Kali ini wajah saya sedang murung Hati saya diselimuti mendung…
Ya, itu terjadi selepas saya menyaksikan tayangan sepakbola di televisi pada sebuah sore, beberapa hari lampau. Seorang hakim garis, pembantu wasit, mendapatkan bogem mentah dari salah satu penonton karena menganulir gol yang diciptakan oleh salah seorang pemain. Ia pun berlari dan terpuruk, tentu dengan menahan nyeri di kepala. Tayangan kekerasan itu belum usai. Setelahnya, beberapa penonton membakar stadion, merusak fasilitas yang ada. Hasilnya, menurut berita yang tersiar lewat layar kaca, kerugian yang diakibatkan mencapai satu miliyar rupiah. Kenyataan ini membuat miris dan ironis saja.
Inilah wajah sepakbola kita.
Barangkali juga wajah kita semua…
Saya tak akan banyak cakap mengenai sepakbola. Sebab saya memang bukan tipe orang yang fanatik terhadap permainan ini, begitu juga klub-klub yang ada. Dengan begitu, jarang saya mengikuti perkembangan yang muncul. Tapi, saya ingin menyoroti tentang perilaku para penonton, para penyorak, pemberi semangat di lapangan itu. Wajah ribuan orang di negeri ini.
Di dalam Kamus Besar Bahasa Indonesia (KBBI), suporter berarti orang yang memberikan sokongan, memberikan dukungan (dalam sebuah pertandingan). Pengertian ini terlihat gagah dan berwibawa. Mereka, para suporter itu, sejatinya mempunya modal untuk menjadi manusia yang terhormat, mempunyai kemanfaatan luar biasa bagi para pemain, orang-orang yang didukungnya dalam sebuah pertandingan. Belum lagi kalau di hubungkan dengan nasionalisme. Kata seorang komentator sekaligus suporter ketika di wawancara televisi. “Mana ada ribuan orang menyanyikan lagu Indonesia secara spontan dan serentak dengan begitu bersemangat selain para suporter bola”.

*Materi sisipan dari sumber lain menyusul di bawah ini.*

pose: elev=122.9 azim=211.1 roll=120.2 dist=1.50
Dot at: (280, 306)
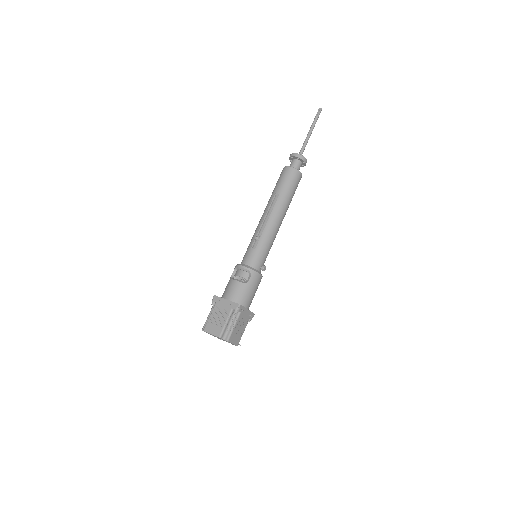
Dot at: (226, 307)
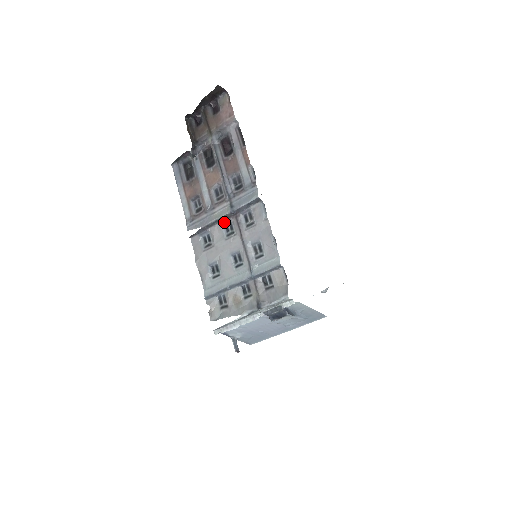
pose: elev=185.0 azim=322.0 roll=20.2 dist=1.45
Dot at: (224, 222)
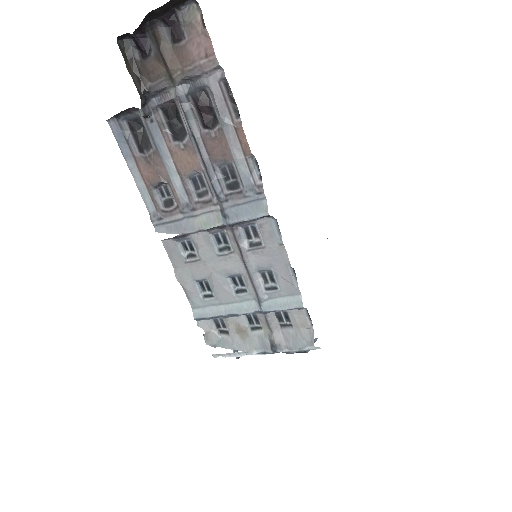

Tepat. Pendapat itu ada benarnya. Hanya saja, kalau dikotori dengan budaya kekerasan, budaya lempar batu, budaya bakar-bakaran. Jelas, itu bukan sebuah tindakan bermartabat. Justru, merendahkan kehormatan siapapun yang mengaku suporter sejati. Dalam sebuah permainan, sportifitas wajib dijaga hukumnya. Siapapun yang melanggar tata krama pertandingan, peringatan dan sanksi sejatinya bukan saja perlu, tapi didesak untuk terpatuhkan. Kalau kita pikir dengan hati yang lembut, siapapun yang mengaku suporter sebenarnya sedang mempertaruhkan martabat dan kehormatannya sendiri. Menggunakan cara kekerasan hanyalah tindakan orang-orang kalah dan pecundang. Bukan jiwa besar yang melekat pada diri seorang pahlawan.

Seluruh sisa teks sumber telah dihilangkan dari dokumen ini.